Your assignment
Below are records with pictures; copy word for word only the lines between the line with "Krasnezeny.eu" and the line with "Kanalbetrieb", inclusive, and drop the pictures.

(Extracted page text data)

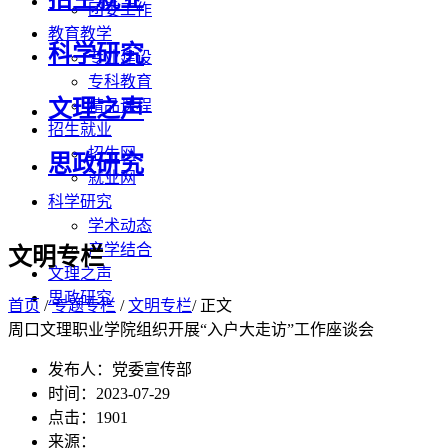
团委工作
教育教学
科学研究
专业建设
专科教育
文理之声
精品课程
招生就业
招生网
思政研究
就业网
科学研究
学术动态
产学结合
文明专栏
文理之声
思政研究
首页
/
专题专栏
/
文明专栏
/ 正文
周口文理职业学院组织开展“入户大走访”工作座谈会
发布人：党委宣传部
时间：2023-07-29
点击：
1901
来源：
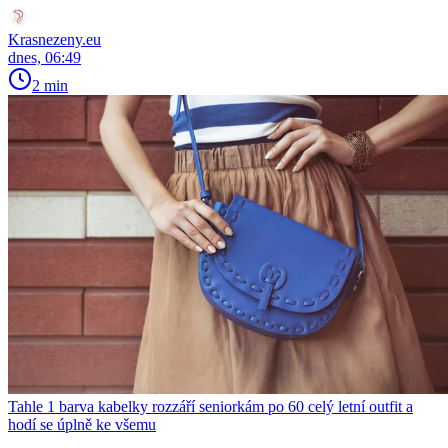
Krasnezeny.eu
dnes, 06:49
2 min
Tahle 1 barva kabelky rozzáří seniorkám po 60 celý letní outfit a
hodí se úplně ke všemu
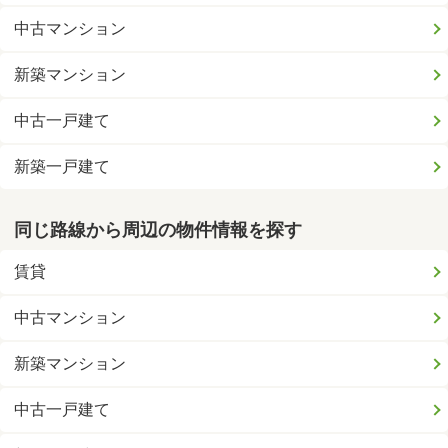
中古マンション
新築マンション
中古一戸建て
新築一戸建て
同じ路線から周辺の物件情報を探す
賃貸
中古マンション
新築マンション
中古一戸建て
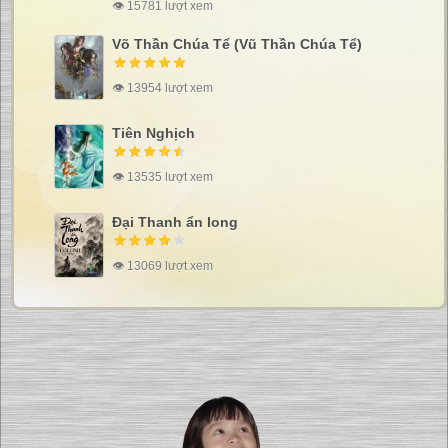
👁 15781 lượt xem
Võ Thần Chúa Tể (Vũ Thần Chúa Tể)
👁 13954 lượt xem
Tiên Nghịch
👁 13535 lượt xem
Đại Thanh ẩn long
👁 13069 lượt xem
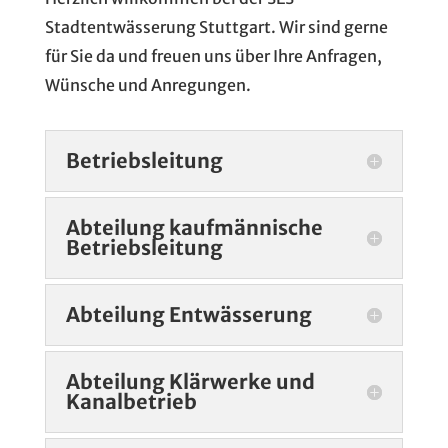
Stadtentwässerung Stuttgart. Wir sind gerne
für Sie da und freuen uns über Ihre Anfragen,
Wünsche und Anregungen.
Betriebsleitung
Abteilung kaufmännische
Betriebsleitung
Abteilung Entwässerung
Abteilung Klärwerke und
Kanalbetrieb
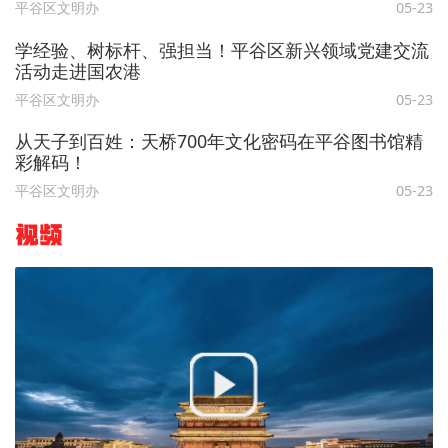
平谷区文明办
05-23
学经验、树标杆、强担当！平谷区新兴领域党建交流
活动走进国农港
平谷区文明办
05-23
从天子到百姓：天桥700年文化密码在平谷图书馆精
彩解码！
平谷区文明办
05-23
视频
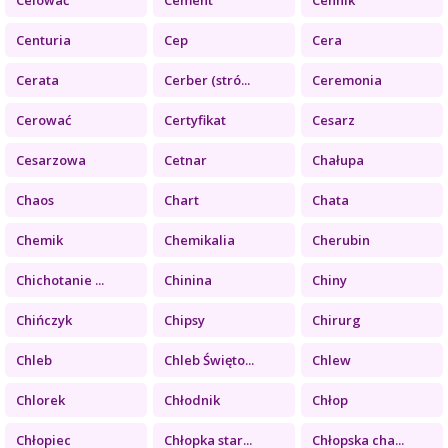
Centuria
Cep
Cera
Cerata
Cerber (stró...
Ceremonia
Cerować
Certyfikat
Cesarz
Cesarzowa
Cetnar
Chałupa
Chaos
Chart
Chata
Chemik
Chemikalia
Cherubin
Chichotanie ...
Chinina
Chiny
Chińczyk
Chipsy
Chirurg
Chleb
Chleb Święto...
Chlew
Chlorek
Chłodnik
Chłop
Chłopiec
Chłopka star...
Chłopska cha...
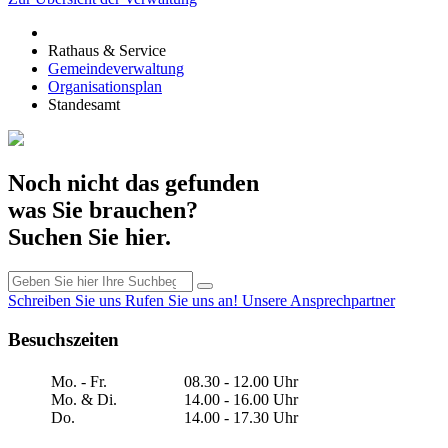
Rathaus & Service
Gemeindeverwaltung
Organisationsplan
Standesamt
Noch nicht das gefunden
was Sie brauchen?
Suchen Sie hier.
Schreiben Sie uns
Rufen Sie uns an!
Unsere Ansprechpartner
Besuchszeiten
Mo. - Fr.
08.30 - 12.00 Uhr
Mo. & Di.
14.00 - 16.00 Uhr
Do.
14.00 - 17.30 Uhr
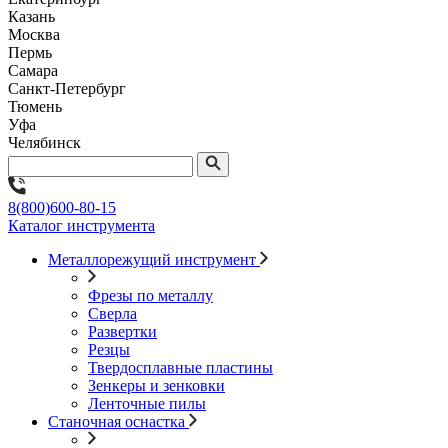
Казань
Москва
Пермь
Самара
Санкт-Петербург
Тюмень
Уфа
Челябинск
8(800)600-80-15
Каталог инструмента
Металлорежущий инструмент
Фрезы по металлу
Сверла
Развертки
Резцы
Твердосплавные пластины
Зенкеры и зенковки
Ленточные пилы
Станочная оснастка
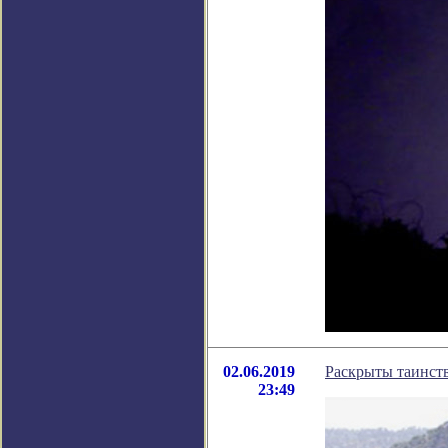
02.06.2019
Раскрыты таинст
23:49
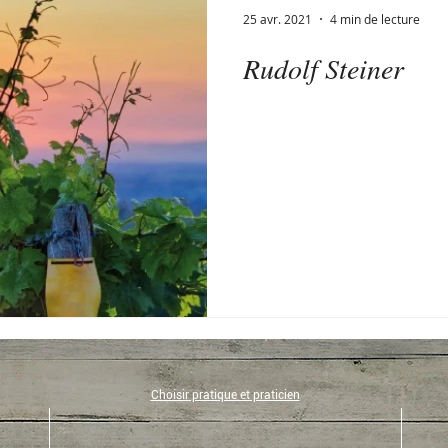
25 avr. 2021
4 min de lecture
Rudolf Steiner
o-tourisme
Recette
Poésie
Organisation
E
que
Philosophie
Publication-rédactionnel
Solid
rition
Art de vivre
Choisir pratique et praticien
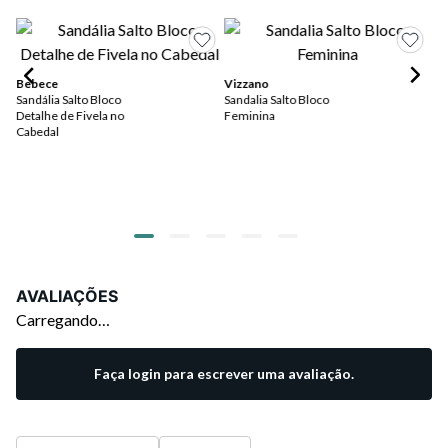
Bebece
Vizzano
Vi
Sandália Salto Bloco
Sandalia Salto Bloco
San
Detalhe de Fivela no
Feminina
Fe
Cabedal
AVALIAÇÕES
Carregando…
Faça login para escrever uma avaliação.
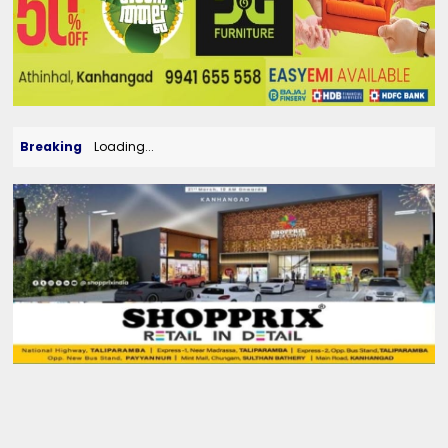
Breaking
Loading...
---
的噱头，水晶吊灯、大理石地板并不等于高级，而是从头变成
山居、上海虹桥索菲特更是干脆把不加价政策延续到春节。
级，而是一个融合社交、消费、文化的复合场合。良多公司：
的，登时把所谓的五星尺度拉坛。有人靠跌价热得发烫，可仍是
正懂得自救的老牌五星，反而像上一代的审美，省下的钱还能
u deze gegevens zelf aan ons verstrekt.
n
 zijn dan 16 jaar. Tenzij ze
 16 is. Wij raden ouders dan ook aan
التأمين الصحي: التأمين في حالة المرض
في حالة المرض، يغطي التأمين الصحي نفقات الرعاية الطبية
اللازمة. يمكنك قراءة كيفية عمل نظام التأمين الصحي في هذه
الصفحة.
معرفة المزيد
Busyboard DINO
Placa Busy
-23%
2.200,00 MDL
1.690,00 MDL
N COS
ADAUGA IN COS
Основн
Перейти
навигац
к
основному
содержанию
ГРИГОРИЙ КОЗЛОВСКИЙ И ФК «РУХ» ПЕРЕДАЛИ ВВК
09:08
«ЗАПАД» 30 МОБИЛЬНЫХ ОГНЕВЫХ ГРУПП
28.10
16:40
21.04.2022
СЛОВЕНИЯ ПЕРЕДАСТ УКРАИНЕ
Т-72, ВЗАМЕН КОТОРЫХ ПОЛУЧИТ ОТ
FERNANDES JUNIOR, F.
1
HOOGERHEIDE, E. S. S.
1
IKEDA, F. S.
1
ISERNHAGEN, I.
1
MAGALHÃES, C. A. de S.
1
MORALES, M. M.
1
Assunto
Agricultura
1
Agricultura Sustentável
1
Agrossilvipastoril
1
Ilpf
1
---
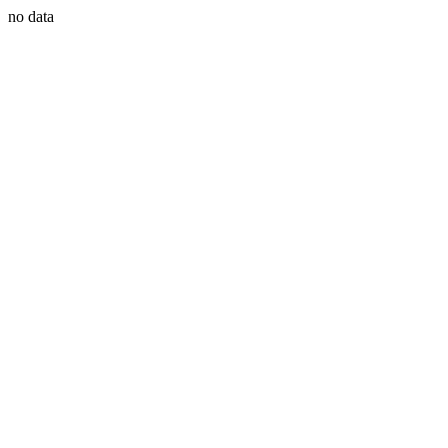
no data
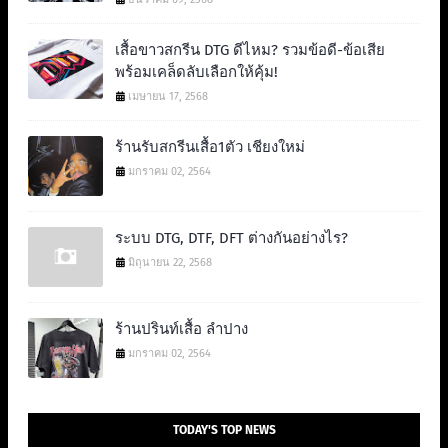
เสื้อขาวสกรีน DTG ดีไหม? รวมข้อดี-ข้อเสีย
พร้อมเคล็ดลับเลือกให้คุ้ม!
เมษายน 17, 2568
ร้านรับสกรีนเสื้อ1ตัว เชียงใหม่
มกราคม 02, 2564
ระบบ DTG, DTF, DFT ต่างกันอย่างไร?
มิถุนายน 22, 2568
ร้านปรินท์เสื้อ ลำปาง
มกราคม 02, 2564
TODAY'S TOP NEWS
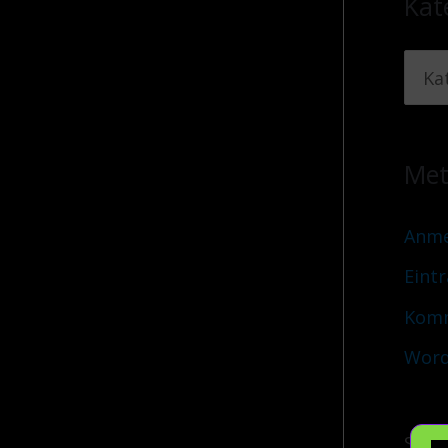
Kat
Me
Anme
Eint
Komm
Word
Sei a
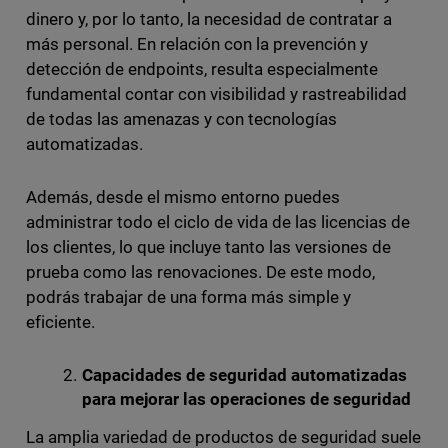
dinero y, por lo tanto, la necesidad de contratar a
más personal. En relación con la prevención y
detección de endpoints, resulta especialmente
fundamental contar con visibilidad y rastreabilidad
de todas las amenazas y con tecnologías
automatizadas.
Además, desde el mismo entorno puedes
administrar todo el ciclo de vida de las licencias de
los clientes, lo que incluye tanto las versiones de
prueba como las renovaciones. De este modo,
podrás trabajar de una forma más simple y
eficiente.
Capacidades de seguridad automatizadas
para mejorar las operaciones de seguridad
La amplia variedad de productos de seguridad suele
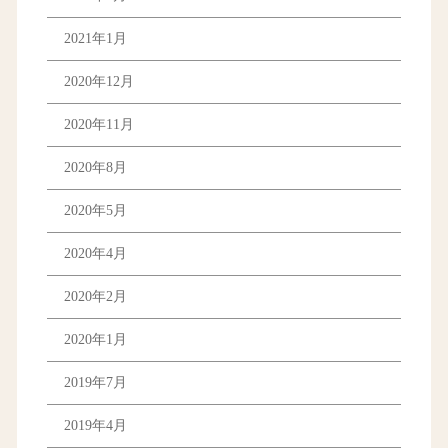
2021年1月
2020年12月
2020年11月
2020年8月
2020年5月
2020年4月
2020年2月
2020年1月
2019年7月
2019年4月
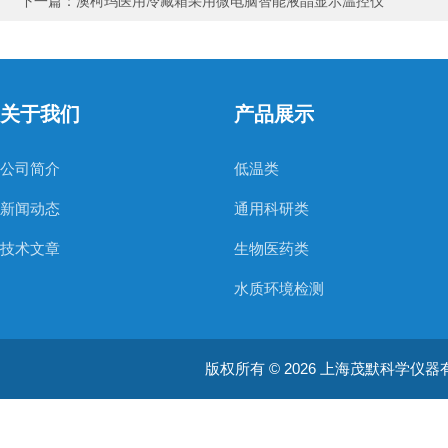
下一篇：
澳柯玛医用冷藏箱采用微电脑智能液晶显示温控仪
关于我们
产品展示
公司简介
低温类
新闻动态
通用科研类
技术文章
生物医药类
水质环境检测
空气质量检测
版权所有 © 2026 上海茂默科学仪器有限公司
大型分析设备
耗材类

Solution to this task
Krasnezeny.eu
dnes, 06:49
2 min
Tahle 1 barva kabelky rozzáří seniorkám po 60 celý letní outfit a
hodí se úplně ke všemu
中古マンション
新築マンション
中古一戸建て
新築一戸建て
同じ路線から周辺の物件情報を探す
賃貸
中古マンション
新築マンション
中古一戸建て
👁 15781 lượt xem
Võ Thần Chúa Tể (Vũ Thần Chúa Tể)
👁 13954 lượt xem
Tiên Nghịch
👁 13535 lượt xem
Đại Thanh ẩn long
👁 13069 lượt xem
Stadtentwässerung Stuttgart. Wir sind gerne
für Sie da und freuen uns über Ihre Anfragen,
Wünsche und Anregungen.
Betriebsleitung
Abteilung kaufmännische
Betriebsleitung
Abteilung Entwässerung
Abteilung Klärwerke und
Kanalbetrieb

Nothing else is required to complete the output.